“plus ça change, plus c’est la même chose “
Jean-Baptiste Alphonse Karr
So its 2023 and the new [sequencing] kid on the block, MGI, hasn’t figured out adapter trimming.
Here is a quick primer [pun intended] on the easiest way to remove primers and filter reads.
Use fastp and give it this file of Illumina adapters to trim against.

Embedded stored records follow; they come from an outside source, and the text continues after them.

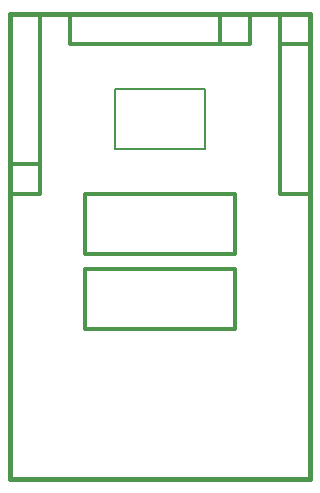
<source format=gbo>
G04 (created by PCBNEW-RS274X (2012-01-19 BZR 3256)-stable) date 07/10/2012 22:08:04*
G01*
G70*
G90*
%MOIN*%
G04 Gerber Fmt 3.4, Leading zero omitted, Abs format*
%FSLAX34Y34*%
G04 APERTURE LIST*
%ADD10C,0.006000*%
%ADD11C,0.015000*%
%ADD12C,0.012000*%
%ADD13C,0.008000*%
G04 APERTURE END LIST*
G54D10*
G54D11*
X86000Y-40000D02*
X76000Y-40000D01*
X86000Y-55500D02*
X86000Y-40000D01*
X76000Y-55500D02*
X86000Y-55500D01*
X76000Y-40000D02*
X76000Y-55500D01*
G54D12*
X83500Y-46000D02*
X78500Y-46000D01*
X78500Y-46000D02*
X78500Y-48000D01*
X78500Y-48000D02*
X83500Y-48000D01*
X83500Y-48000D02*
X83500Y-46000D01*
X83500Y-48500D02*
X78500Y-48500D01*
X78500Y-48500D02*
X78500Y-50500D01*
X78500Y-50500D02*
X83500Y-50500D01*
X83500Y-50500D02*
X83500Y-48500D01*
G54D13*
X82500Y-42500D02*
X79500Y-42500D01*
X79500Y-44500D02*
X82500Y-44500D01*
X82500Y-44500D02*
X82500Y-42500D01*
X79500Y-42500D02*
X79500Y-44500D01*
G54D12*
X76000Y-46000D02*
X77000Y-46000D01*
X77000Y-46000D02*
X77000Y-40000D01*
X77000Y-40000D02*
X76000Y-40000D01*
X76000Y-40000D02*
X76000Y-46000D01*
X76000Y-45000D02*
X77000Y-45000D01*
X84000Y-41000D02*
X84000Y-40000D01*
X84000Y-40000D02*
X78000Y-40000D01*
X78000Y-40000D02*
X78000Y-41000D01*
X78000Y-41000D02*
X84000Y-41000D01*
X83000Y-41000D02*
X83000Y-40000D01*
X86000Y-40000D02*
X85000Y-40000D01*
X85000Y-40000D02*
X85000Y-46000D01*
X85000Y-46000D02*
X86000Y-46000D01*
X86000Y-46000D02*
X86000Y-40000D01*
X86000Y-41000D02*
X85000Y-41000D01*
M02*

</source>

I use this command to filter and remove adapters from our sequences
mkdir output
fastp -n 1 -l 100 -i fastq/$R1 -I fastq/$R2 -o output/$R1 -O output/$R2 --adapter_fasta IlluminaAdapters.fa
If you have a lot of files, you can easily wrap this in a for loop to process all the files in a directory
mkdir fastq_fastp
for R1 in $(find fastq -name \*R1\* -printf "%f\n"); do
R2=${R1/R1/R2}
fastp -n 1 -l 100 -i fastq/$R1 -I fastq/$R2 -o fastq_fastp/$R1 -O fastq_fastp/$R2 --adapter_fasta IlluminaAdapters.fa
done
In addition to trimming all adapter sequences, this will remove any sequence with an N
(yes, one or more), and remove any sequence shorter than 100 bp. fastp
will also make sure that your reads are paired as well!